TEMPO.CO, Tulungagung - Kelangkaan garam yang terjadi sejak satu bulan terakhir memukul industri es puter di Tulungagung, Jawa Timur. Industri rakyat ini sangat bergantung kepada garam sebagai salah satu bahan pokok utama. Sejumlah pemilik usaha mikro kecil menengah (UMKM) di Kabupaten Tulungagung yang memproduksi es puter mengeluhkan kelangkaan garam dapur ini.
Kalaupun ada, harganya juga melonjak dua kali lipat di tingkat pedagang keliling. “Padahal garam menjadi bahan utama pembuatan es puter,” kata Suprihatin, salah satu pedagang es puter di Desa Plandaan, Kecamatan Kedungwaru, Kabupaten Tulungagung, Selasa, 1 Agustus 2017.

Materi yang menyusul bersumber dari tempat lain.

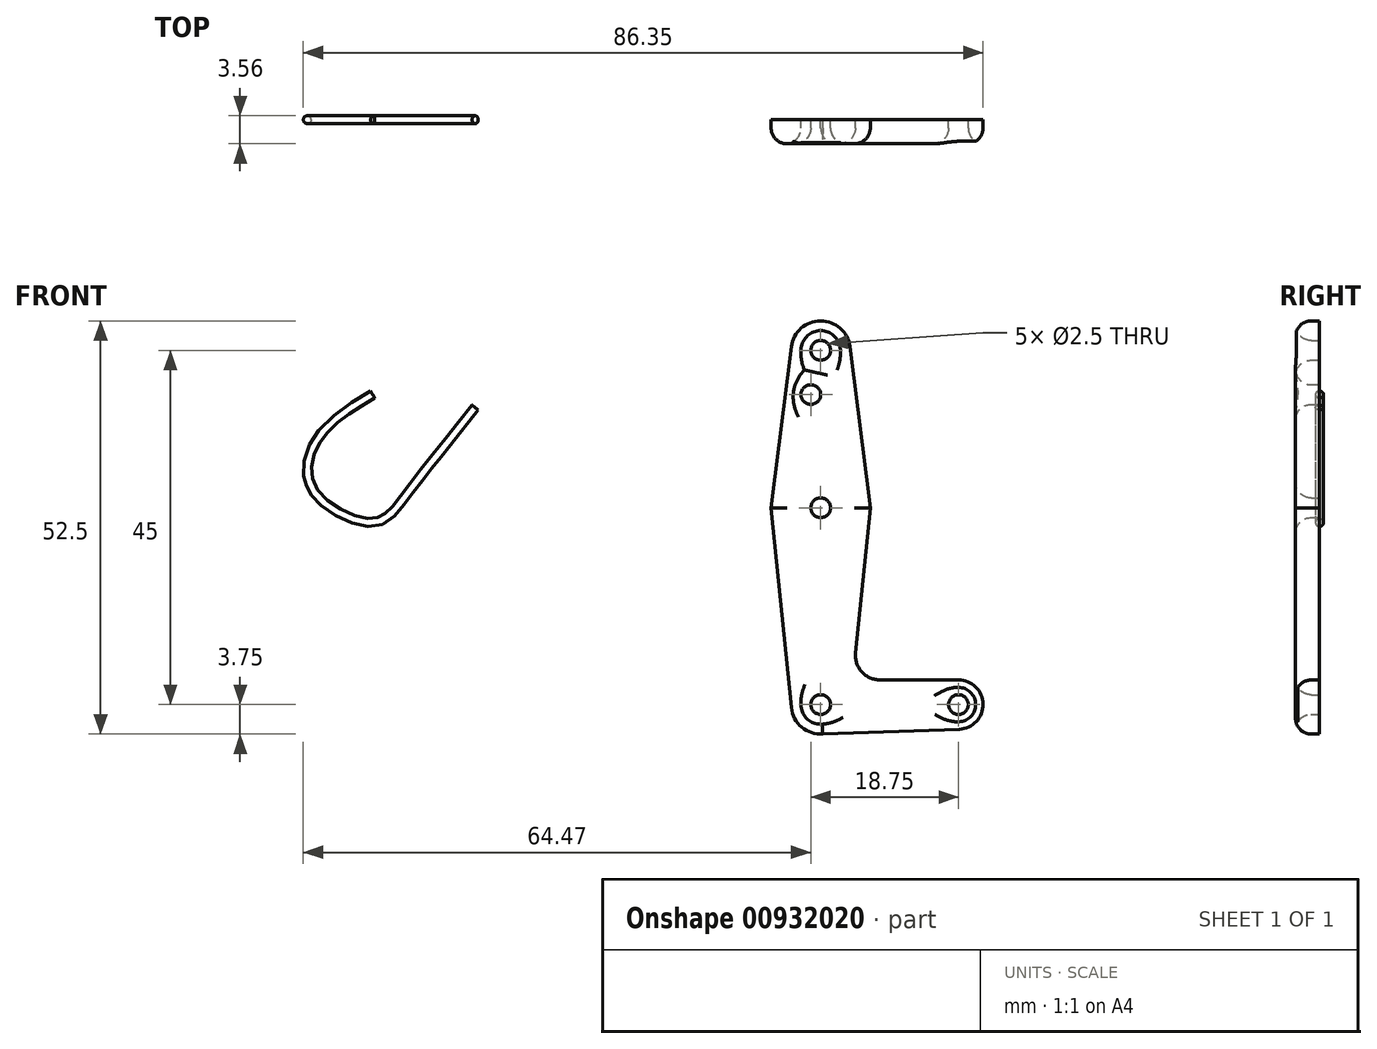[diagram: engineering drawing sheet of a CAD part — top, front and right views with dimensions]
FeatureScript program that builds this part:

Perempuan yang telah menekuni pembuatan es puter selama 20 tahun ini mengatakan garam Kristal atau yang biasa disebut sebagai garam grasak menjadi bahan utama pembuatan es puter. Garam ini berfungsi menurunkan temperatur hingga mengubah cairan bahan es menjadi beku. Tanpa bantuan garam, balok-balok es yang dipergunakan tidak akan mampu membekukan bahan cair.
Baca: Harga Garam Melonjak, Perajin Ikan Asin di Tegal Tutup Sementara
Pembuatan es puter ini cukup mudah. Suprihatin terlebih dulu menyiapkan bahan-bahan dasar berupa susu, santan, dan beberapa bahan lain ke dalam tabung. Tabung itu selanjutnya diletakkan di antara balok es yang telah dicampur garam untuk kemudian diputar. Proses pemutaran ini bisa berlangsung hingga tiga jam tanpa berhenti sama sekali hingga berubah menjadi es padat atau cream.
Untuk memproduksi satu tabung es puter, dibutuhkan sedikitnya 10 kilogram garam grasak. Banyaknya kebutuhan garam inilah yang membuat Suprihatin dan beberapa warga yang berprofesi membuat es puter di Tulungagung kebingungan. Harga garam yang tersedia saat ini sudah mencapai Rp 6.000 per kilogram dari semula Rp 3.000. Padahal setiap hari Suprihatin bisa membuat tiga tong es puter dengan kebutuhan 30 kilogram garam.
Kelangkaan diikuti kenaikan harga garam ini memaksa Suprihatin menaikkan harga jual esnya. Jika sebelumnya satu tong es puter dengan kapasitas 125 gelas (cup) dibanderol Rp 350 ribu kini naik menjadi Rp 400 ribu. “Itupun sudah mengurangi laba,” katanya.
Baca: Nelayan Lamongan Tolak Impor Garam
Kondisi serupa dialami warga di Kota Kediri. Sejumlah pedagang di Pasar Wilis yang menyediakan garam mengaku menaikkan harga hingga empat kali lipat. Jika sebelumnya harga garam beryodium kemasan 250 gram seharga Rp 1.000, sejak dua minggu lalu naik menjadi Rp 4.000 per bungkus. “Saya harus pesan garam ini dari Surabaya, di sini tidak ada lagi,” kata Lilik, pedagang sembako di Pasar Wilis.
Beberapa ibu rumah tangga pun mengaku harus memesan garam kepada saudaranya yang tinggal di pedesaan. Menurut mereka garam di desa masih cukup ada meski tak berbentuk butiran kristal. Garam-garam itu berupa balok yang harus dihancurkan terlebih dulu sebelum dimasak.